Yemen’s embattled health system has been buckling under the additional strain of COVID-19. Only half of all facilities are functioning, and many lack masks, gloves, and other PPE let alone oxygen and other essential supplies to treat the disease. Meanwhile, sanitation and clean water are in short supply, and scores of health workers and frontline aid workers are operating without protective gear, most of whom are not receiving salaries.
According to a UN report the COVID-19 pandemic has led to a significant reduction – 80 percent by some estimates – in remittances sent by Yemenis working abroad, especially as economic activity slowed down in Saudi Arabia and other Gulf states, which host a large number of Yemeni workers.
Yemen’s currency has collapsed to record lows, leading food prices to rise by over 20 percent since January.
The sharp separation between the South and the North, the ongoing conflicts on different fronts, the disagreements between actors in the same alliance, the territorial dominance won by the separatists such as the STC, the competition of global and regional powers to control Yemen, and geopolitical interests of big powers are threatening territorial integrity and the legitimate government across the country.
Geopolitical competitions and the interests of global powers are destroying the future of Yemen.
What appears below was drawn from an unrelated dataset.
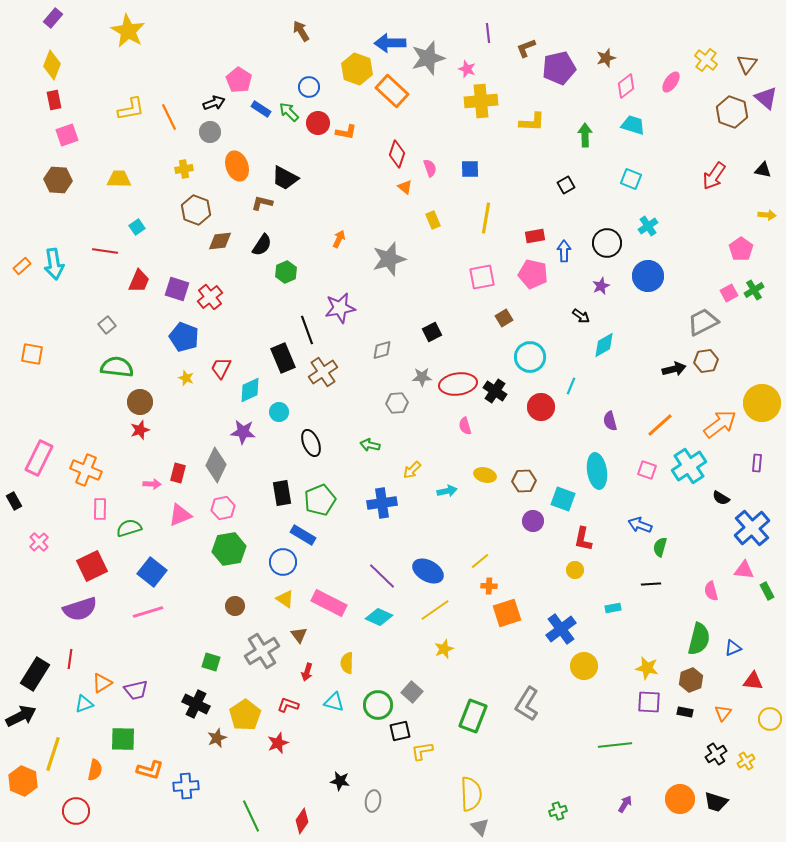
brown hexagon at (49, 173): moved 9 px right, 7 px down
Humanitarian consequences of the civil war in Yemen continues to plunge to new depths as the country battles an economic crisis, an increasing risk of famine, and a major outbreak of COVID-19. The war is becoming catastrophic and tragic. People's hopes are running out and Yemen has become sociologically fragmented.
Today, more than ever is a day to demonstrate solidarity with the poorest people in the world and bring peace to Yemen.
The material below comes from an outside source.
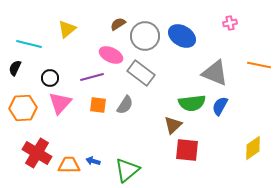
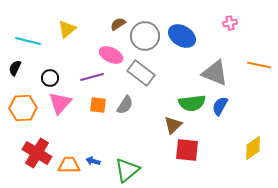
cyan line: moved 1 px left, 3 px up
Finally, Yemen needs an urgent peace process and the international community should increase pressure on parties on the ground. A comprehensive ceasefire and political discussions must happen as soon as possible. All conflicting parties should prioritize improving the country’s humanitarian situation. In this context INGOs and influential mediators should do everything to alleviate the catastrophic situation in Yemen.